De Me-262 van Messerschmitt en de Gloster Meteor van de Britten werden legendarisch. Wat straalmotoren ook meteen onderscheidde van die zuigermotoren was de kenmerkende hoge gier en bij vol gas geven gebrul uit de uitlaten. Door de jaren heen werd dat geluid niet minder, zeker niet bij militaire toestellen. Al in de eerste jaren vijftig waren de Britten trouwens al zover dat ze een eerste passagiersvliegtuig lieten vliegen, aangedreven door vier eigen straalmotoren. De De Havilland Comet was geboren.

Ze hadden daarmee een grote voorsprong op de rest, maar de Amerikanen en Russen haalden hen snel in. Straalbommenwerpers van de Amerikanen waren al in de eerste jaren vijftig strategisch van aard en konden niet alleen hoog en snel opereren maar ook ver. Een afgeleide versie van die straalmotoren was de Turboprop-motor waarbij een dergelijke motor weer werd gecombineerd met propellers.
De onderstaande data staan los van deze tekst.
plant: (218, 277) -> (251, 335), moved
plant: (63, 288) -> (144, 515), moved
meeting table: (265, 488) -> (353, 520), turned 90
Dat maakte die toch wat dorstige eerste jets efficienter en het geluid een stuk stiller. Voorbeelden de Vickers Viscount, de Fokker F27 Friendship en de Lockheed Electra. Het is duidelijk dat daarna alle grenzen werden gepasseerd. Straalmotoren zo groot als stevige bestelauto’s drijven onze moderne vliegtuigen aan, het geluidsniveau gaat per type naar beneden, net als het brandstofverbruik en de uitstoot van uitlaatgassen. Maar het aantal PK’s (uitgedrukt in Kilogram/stuwkracht) steeg ook steeds verder.

Vliegtuigen waarin je 500-1000 passagiers kunt vervoeren bij 900km/u nu mogelijk. We kenden al toestellen die dik 2.500km/u haalden met 100 passagiers aan boord. Denk aan de Concorde. Maar die hadden in de kern wel weer wat andere bezwaren. En in een wereld waarin de zeurpieten en zuurpruimen de media halen moet je met dat geluid altijd voorzichtig zijn. Want voor je het weet zit je weer in de trekschuit of in een ossenwagen voor je vervoer. En daartoe is ooit al die opzienbarende en slimme technologie niet uitgevonden. Toch? En wie nog nooit heeft gevlogen moet het nu toch echt eens gaan doen. Ben je meteen overtuigd van de slimmigheid van de mensheid om echte uitdagingen altijd te overwinnen. Daaraan kunnen zelfs criticasters zonder feitenkennis niets veranderen. (beelden: archief)

Afscheid van Fokker

Fokker 70 PH-KVI

Medio oktober dit jaar eindigt een tijdperk in ons land. Het tijdperk-Fokker. Dan namelijk gaan de laatste Fokker 70’s uit dienst bij KLM’s dochter CityHopper. Opgevolgd door Braziliaanse regionale vliegtuigen. Met dank aan een D66-minister (Hans Wyers)die ooit de bekende vliegtuigfabrikant Fokker de nek om draaide en de toekomst van de Nederlandse luchtvaartindustrie gelijk vermoordde. Bij gebrek aan inzicht. Inzicht wat Fokker altijd wel heeft gehad. Precies de juiste vliegtuigen bouwend voor een alsmaar groeiende markt. Dat deed de ondernemer Anthony Fokker al ver voor de Tweede Wereldoorlog. Tijdens de eerste variant van die wereldbrand koos hij opportunistisch voor de Duitse zijde en zette daar vele honderden van zijn befaamde jachtvliegtuigen af. Toen de oorlog voor de Duitsers verkeerd afliep was hij zo slim om zijn hele productielijn op de trein te zetten en onder te brengen in het neutrale Nederland. Waarmee ook onze luchtmacht ineens beschikte over hypermoderne jachtvliegtuigen en verkenners.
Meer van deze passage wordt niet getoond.